What did Lemmy teach us?

Lemmy was an impressive figure in the music industry and it’s beautiful to see that such a wide swathe of humanity is paying tribute to the man. Of course, I’ve been doing this blog for so long that by now when something like this happens all I can think after the initial mourning is “What can we learn from Lemmy in furthering our own path in the industry?” The man was able to be a professional musician for fifty years for a reason and he stands as a fitting testament to all the tenacity and madness that success in this screwed up world requires. I don’t usually do listicles on this site but for some reason it felt appropriate, so here are five things that I think that Lemmy taught us.


5. Have Your Own Look

One thing that not enough people realize is the extent to which Lemmy changed the world of fashion and defined cool. He was this iconic figure who brought together both punks and metalheads whilst simultaneously garnering more than a little attention from the outside world. He managed to do this by having an aesthetic that almost no one else could emulate, though countless thousands have tried, myself included. What Lemmy realized is that as long as you are willing to be yourself then you can help to create something that can bring people together, and Lemmy was nothing if not an iconoclast. Though most people never seemed to think that Lemmy was an especially forceful personality, he wasn’t afraid to be wholly himself, and this helped to make him into a figure who will reign over the world of heavy metal for years and years to come.

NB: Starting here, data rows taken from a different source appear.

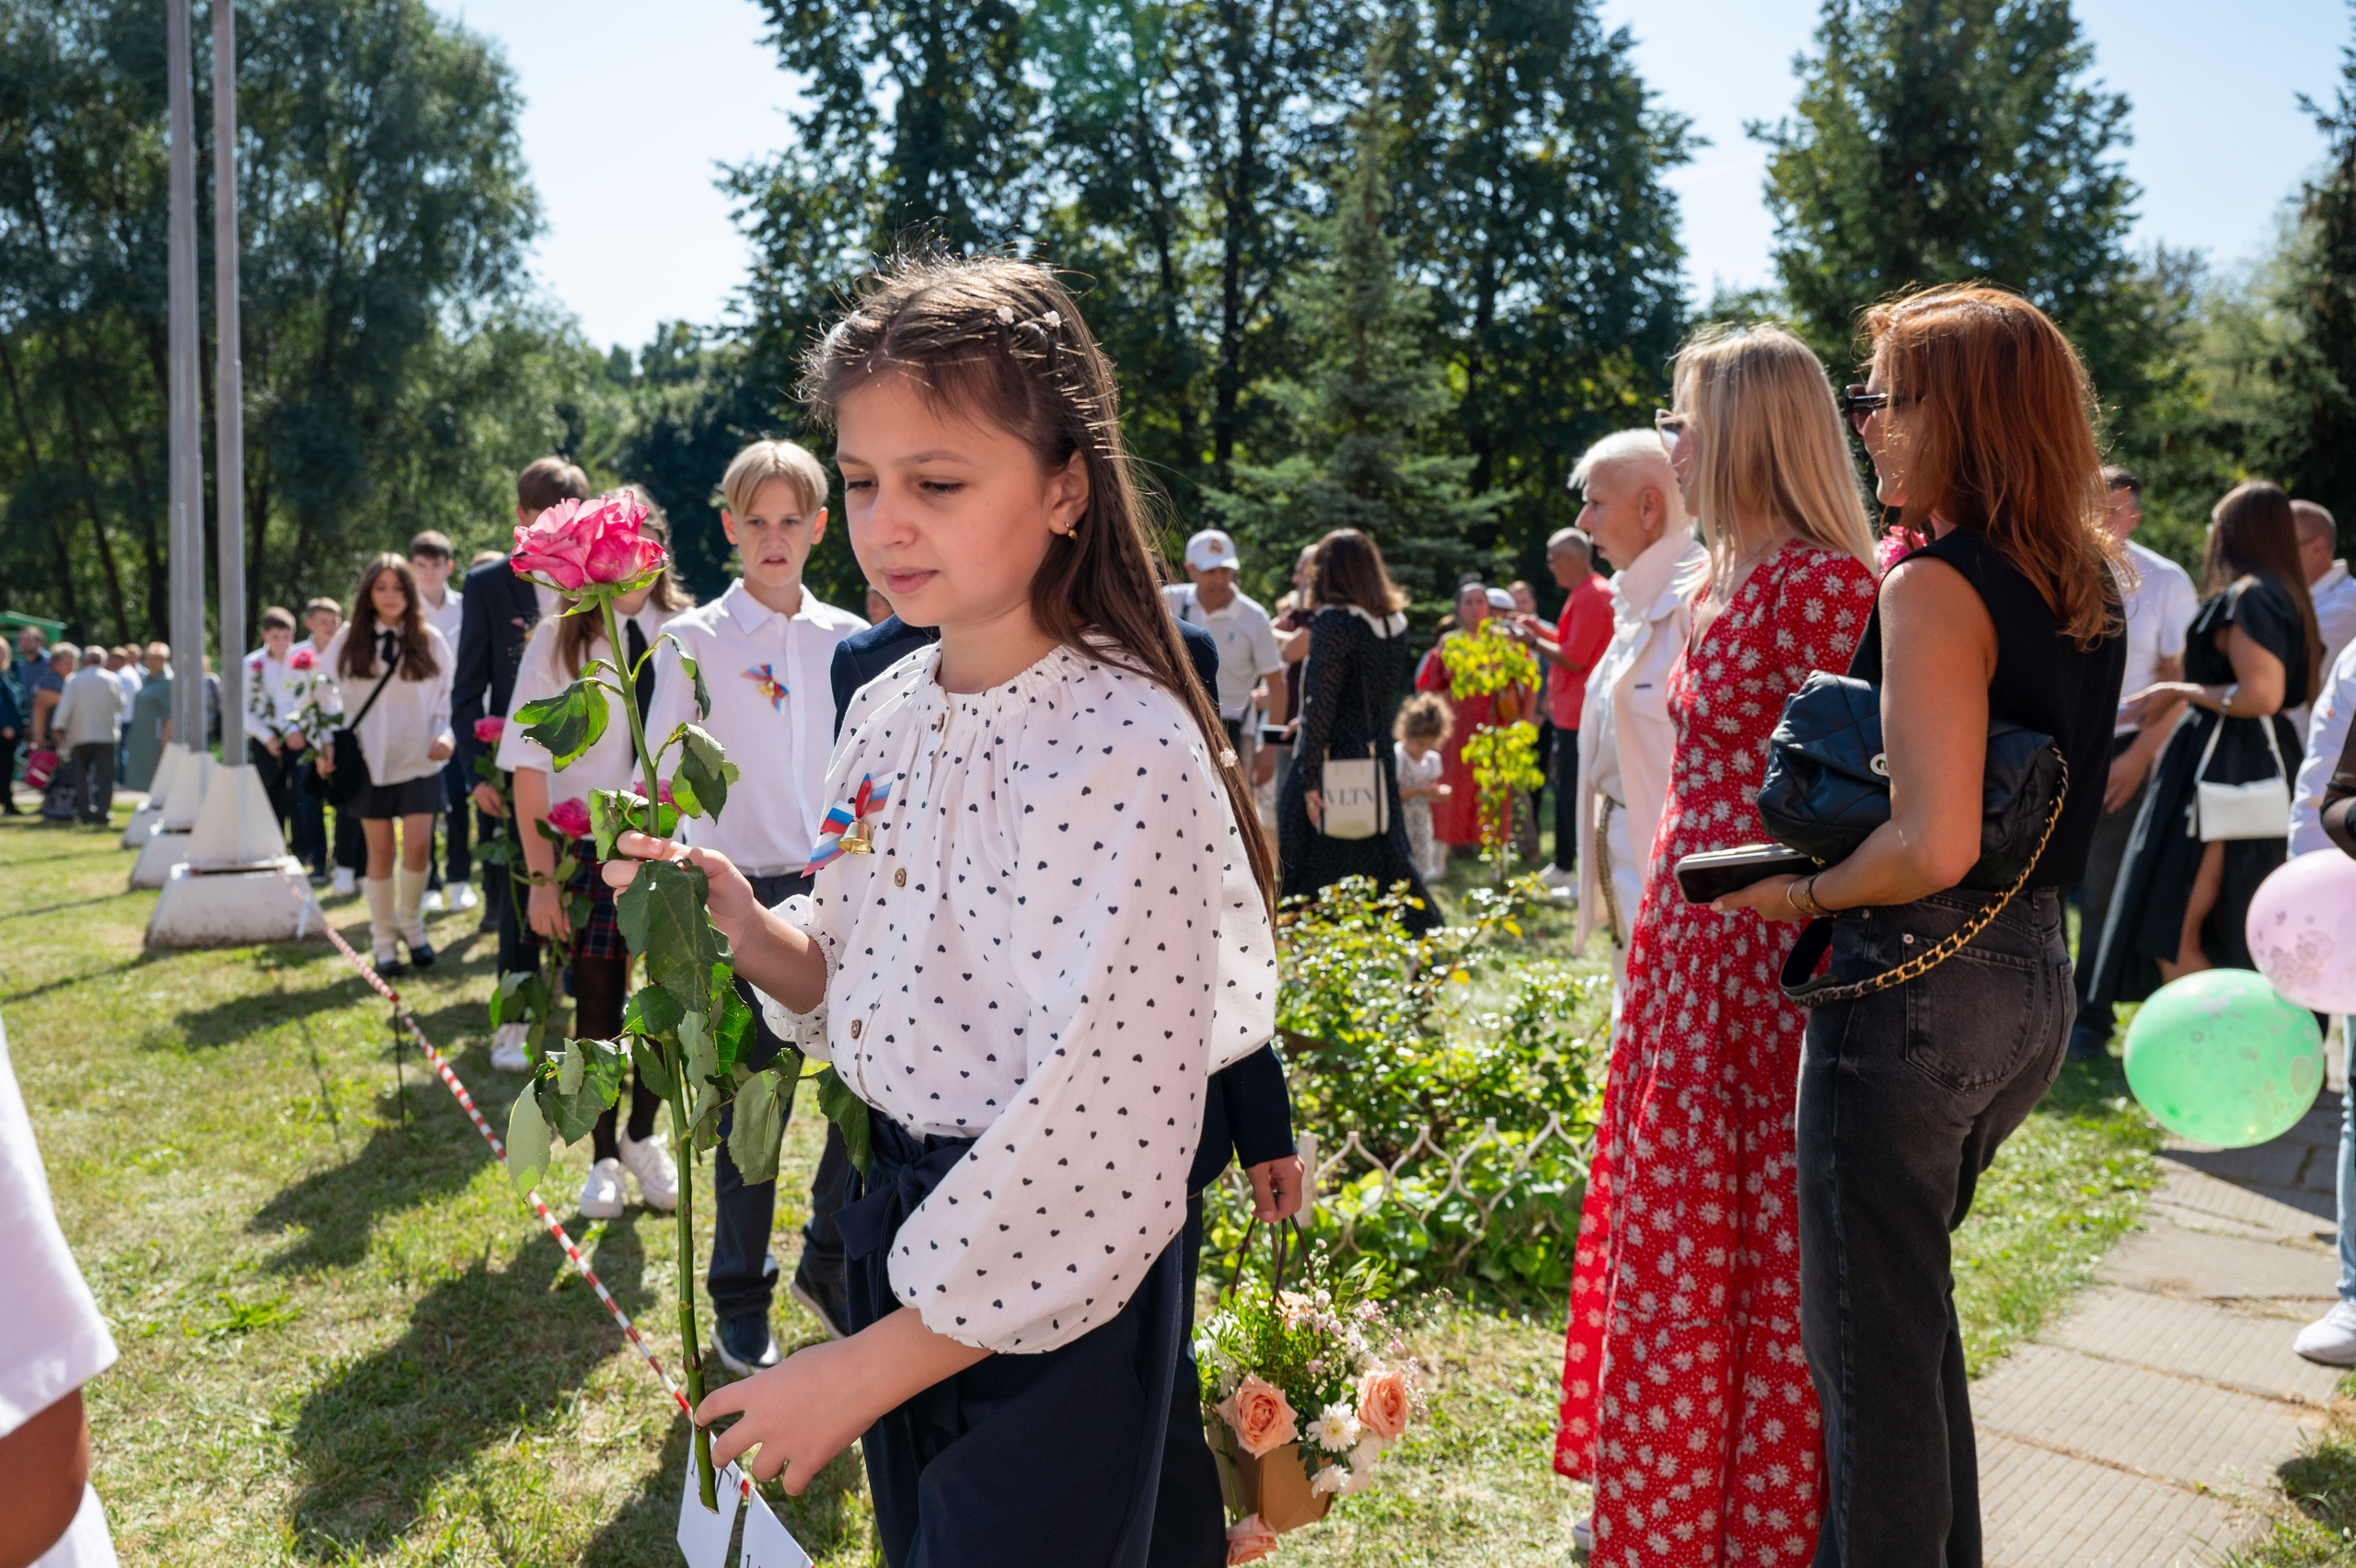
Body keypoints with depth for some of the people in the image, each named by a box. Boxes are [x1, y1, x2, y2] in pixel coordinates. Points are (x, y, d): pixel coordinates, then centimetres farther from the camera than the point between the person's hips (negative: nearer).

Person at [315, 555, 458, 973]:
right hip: (369, 761, 0)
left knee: (418, 846, -8)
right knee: (380, 851, 4)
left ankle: (411, 923, 16)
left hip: (419, 761, 0)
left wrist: (447, 734, -12)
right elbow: (329, 696, 7)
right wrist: (326, 745, -4)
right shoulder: (348, 640, 4)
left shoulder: (430, 641, 3)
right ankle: (383, 941, 15)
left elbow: (447, 699, 5)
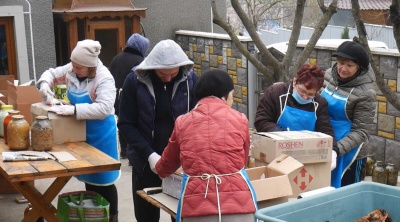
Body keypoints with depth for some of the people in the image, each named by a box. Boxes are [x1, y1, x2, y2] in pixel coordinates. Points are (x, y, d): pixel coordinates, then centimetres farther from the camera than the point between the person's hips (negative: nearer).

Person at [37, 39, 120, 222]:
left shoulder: (104, 78, -24)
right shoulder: (71, 70, -3)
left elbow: (104, 108, -34)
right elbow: (51, 73, 12)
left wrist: (73, 109, -40)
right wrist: (44, 83, -12)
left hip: (100, 134, -7)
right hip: (80, 132, 7)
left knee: (103, 180, 2)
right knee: (88, 177, 20)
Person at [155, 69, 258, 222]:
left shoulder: (182, 122, 10)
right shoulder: (240, 119, 7)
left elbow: (168, 162, 27)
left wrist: (159, 171, 51)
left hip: (196, 206, 1)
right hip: (237, 203, -1)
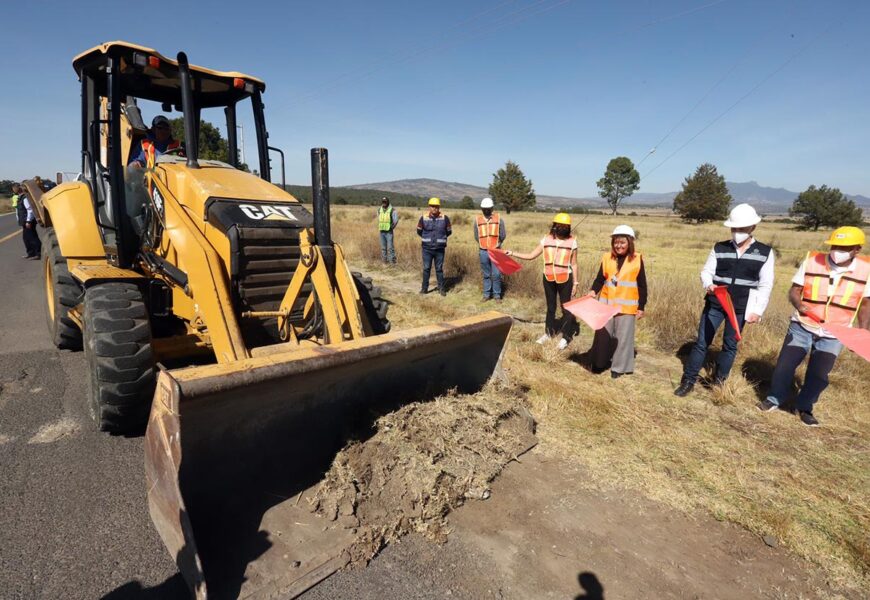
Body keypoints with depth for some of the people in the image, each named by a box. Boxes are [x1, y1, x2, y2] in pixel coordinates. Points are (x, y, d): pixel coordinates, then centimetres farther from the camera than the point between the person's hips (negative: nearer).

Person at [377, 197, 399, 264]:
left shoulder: (392, 210, -8)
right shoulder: (379, 210, 9)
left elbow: (396, 220, -5)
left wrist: (391, 227, 0)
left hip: (389, 232, -5)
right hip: (381, 232, 5)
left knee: (390, 247, -9)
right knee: (383, 247, 9)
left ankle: (392, 261, -4)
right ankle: (384, 260, 16)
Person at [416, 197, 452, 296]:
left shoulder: (444, 218, -4)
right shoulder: (423, 218, -2)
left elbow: (449, 231, 10)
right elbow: (419, 231, 13)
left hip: (440, 249, 0)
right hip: (427, 249, 0)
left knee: (439, 269, 8)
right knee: (426, 269, 6)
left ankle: (441, 288, 17)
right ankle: (424, 288, 15)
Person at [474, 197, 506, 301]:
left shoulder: (498, 219, -2)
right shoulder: (478, 220, 2)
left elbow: (503, 235, 4)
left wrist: (496, 245, 10)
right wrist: (485, 245, 12)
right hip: (483, 251, 2)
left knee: (496, 274, -3)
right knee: (486, 274, 10)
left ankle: (497, 294, 9)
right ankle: (487, 294, 19)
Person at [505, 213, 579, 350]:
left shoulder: (572, 241, -8)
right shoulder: (546, 239, -3)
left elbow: (574, 264, -1)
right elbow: (531, 256, -1)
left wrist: (575, 283, -1)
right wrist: (513, 253, -9)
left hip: (565, 280, -3)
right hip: (548, 278, 3)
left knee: (566, 308, 5)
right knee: (550, 307, 17)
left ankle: (566, 337, 18)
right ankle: (549, 332, 34)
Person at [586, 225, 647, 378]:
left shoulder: (637, 259, -4)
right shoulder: (607, 257, 1)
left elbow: (642, 286, -1)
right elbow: (600, 279, 5)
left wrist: (641, 307, -2)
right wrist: (593, 290, -15)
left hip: (627, 306, -2)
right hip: (606, 303, 2)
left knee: (623, 336, 5)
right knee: (603, 334, 10)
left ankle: (620, 366, 18)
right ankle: (600, 362, 26)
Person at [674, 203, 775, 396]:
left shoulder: (765, 252, -1)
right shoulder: (719, 248, 0)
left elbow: (765, 285, -1)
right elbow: (706, 271, 1)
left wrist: (758, 310, -8)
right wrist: (708, 284, -22)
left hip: (740, 308, 0)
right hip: (715, 304, 0)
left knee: (730, 345, 12)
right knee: (702, 342, 1)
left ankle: (718, 382, 28)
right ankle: (688, 381, 10)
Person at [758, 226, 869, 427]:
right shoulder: (811, 260, -8)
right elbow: (794, 290, -4)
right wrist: (799, 305, -25)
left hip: (834, 335, 0)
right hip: (802, 327, 0)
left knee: (818, 375, 4)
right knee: (784, 365, 2)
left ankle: (804, 407, 27)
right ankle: (774, 399, 24)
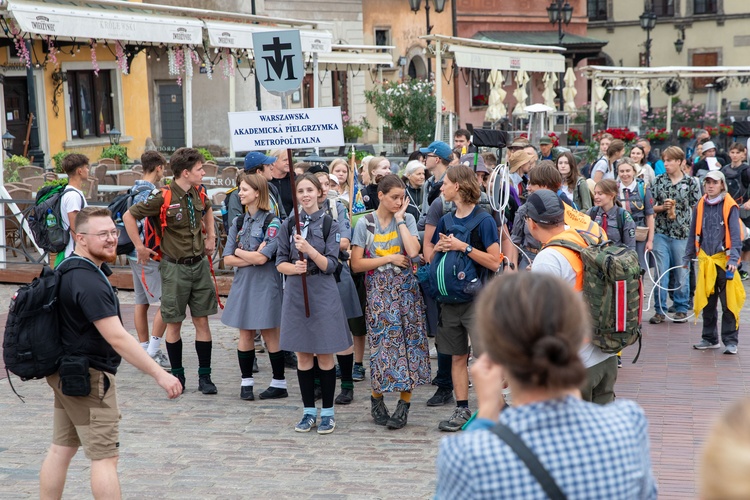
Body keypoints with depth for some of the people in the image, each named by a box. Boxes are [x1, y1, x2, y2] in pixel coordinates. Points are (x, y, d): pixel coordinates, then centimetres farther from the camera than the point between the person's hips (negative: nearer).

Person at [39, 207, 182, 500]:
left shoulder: (68, 269, 9)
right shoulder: (89, 282, -23)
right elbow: (117, 338, -28)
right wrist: (159, 374, -28)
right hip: (89, 376, -10)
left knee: (61, 450, 14)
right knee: (104, 457, -6)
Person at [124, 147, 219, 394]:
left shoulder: (199, 192, 2)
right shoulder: (163, 197, -16)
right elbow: (129, 216, -10)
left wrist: (211, 236, 17)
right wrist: (140, 248, -7)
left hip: (199, 264, 5)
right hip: (175, 267, -5)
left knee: (202, 321, 5)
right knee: (174, 323, 6)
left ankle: (204, 377, 11)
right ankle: (177, 374, 19)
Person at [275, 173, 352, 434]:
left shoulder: (329, 224, -2)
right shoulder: (289, 225, 5)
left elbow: (330, 265, -8)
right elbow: (280, 263, 5)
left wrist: (309, 250, -23)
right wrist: (294, 267, -17)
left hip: (322, 294, -3)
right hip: (296, 294, 3)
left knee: (325, 355, 2)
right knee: (302, 355, 8)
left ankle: (327, 412, 13)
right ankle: (309, 411, 18)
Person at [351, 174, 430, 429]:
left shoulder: (408, 219, 4)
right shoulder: (365, 223, 2)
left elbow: (413, 251, -15)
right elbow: (356, 264, -3)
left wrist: (399, 219, -9)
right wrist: (389, 258, -9)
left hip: (405, 288, 1)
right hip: (378, 291, -1)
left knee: (408, 341, -2)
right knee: (382, 343, -3)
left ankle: (404, 403, 6)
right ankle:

4. Don’t Be Afraid To Trust People

In his excellent autobiography White Line Fever Lemmy discusses how in his early years he was screwed over by managers time and time again. Yet that didn’t stop him from trusting in the fundamental good of people. While the book makes it clear that he learned to be more cautious he definitely was willing to have a manager who guided his band almost as much as he did. He knew that he couldn’t do it all and he wasn’t afraid to delegate work out to others in order for him to continue being well, Lemmy. Lemmy realized the importance of having a network of trusted friends to help your band along and he used this as the basis for years of hard work that ended up shaping the community that he loved. He understood that we all need to work together if we want to help build a better tomorrow. Trust is what this whole thing is founded upon, and Lemmy realized that and kept up the faith even in the face of trials and tribulations.


3. Handle Your High

Lemmy’s prodigious drug and alcohol habits are well known and have been documented just about everywhere. Here’s the thing though, unlike many of his peers, Lemmy never needed to go to rehab and no one ever seems to claim that Lemmy was at one point or another ‘out of control’ except of course, Lemmy himself! Despite his incredible appetites all reports seem to indicate that Lemmy did a good job of keeping himself in line and navigating just about any imaginable circumstance with a measure of class that rivaled even his most sober companions. Lemmy kept his head on his shoulders even has he downed bottle after bottle of Jack Daniels and consumed frankly ridiculous amounts of methamphetamines, even into his last days. This is a crucial part to what makes the man so great and should not be forgotten in your own career. While people like to look up to hard parteirs they start to pity them when they turn into bumbling wrecks. It’s fine to use drugs and alcohol, just be sure you can keep yourself in check and for heavens sakes, try and make sure that you’ll be okay in the long term.


2. Stick To Your Guns

Lemmy was a man of, shall we say… controversial tastes. His collection of Nazi memorabilia was world renowned and he even owned a tank. He did a bunch of drugs and was open about it and also wore an iron cross as a distinct part of his aesthetic, just to top it all off. Of course, the man himself wasn’t a Nazi, saying with typical Lemmy grit, “My black girlfriend has no problem with this stuff!” Beyond that – he showed a clear morality, one that left him an outlaw but that also revealed the incredibly decent human being underneath. His inherent goodness allowed him to stick to his guns and push forward with ideas that he knew would work, even if record labels and managers opposed him. He wasn’t afraid to take one for the team if he though it could lead to a better future for the band that he loved. Lemmy threw it all aside for rock and roll, an admirable asset for anyone in a band trying to really make it.

1. It Doesn’t Matter What Others Think

This is the man who wore Daisy Dukes because they were comfortable. This is the guy who slept with just about anyone and said we should all have lots of sex to try to and achieve a vaguely ‘coffee colored’ humanity in order to end racism. Lemmy just didn’t care what others thought of him. He viewed this entire thing as a joke and did what he wanted to do when he wanted to do it. If he wanted to put out a cello driven title track for a crucial album, as he did on 1916, then he did, if he wanted to tell the UK Parliament to legalize heroin he did, the man was simply with it. He knew exactly what he stood for and went forward, not just in the face of adversity, but against people who thought he was just some drugged out old fool only to end up proving that he was in fact one of the smartest and most talented people to ever walk the earth. There’s no reason why you can’t look at his example and strive to do the same.

Lemmy is god, all hail Lemmy.

And maybe take a couple of lessons from him too.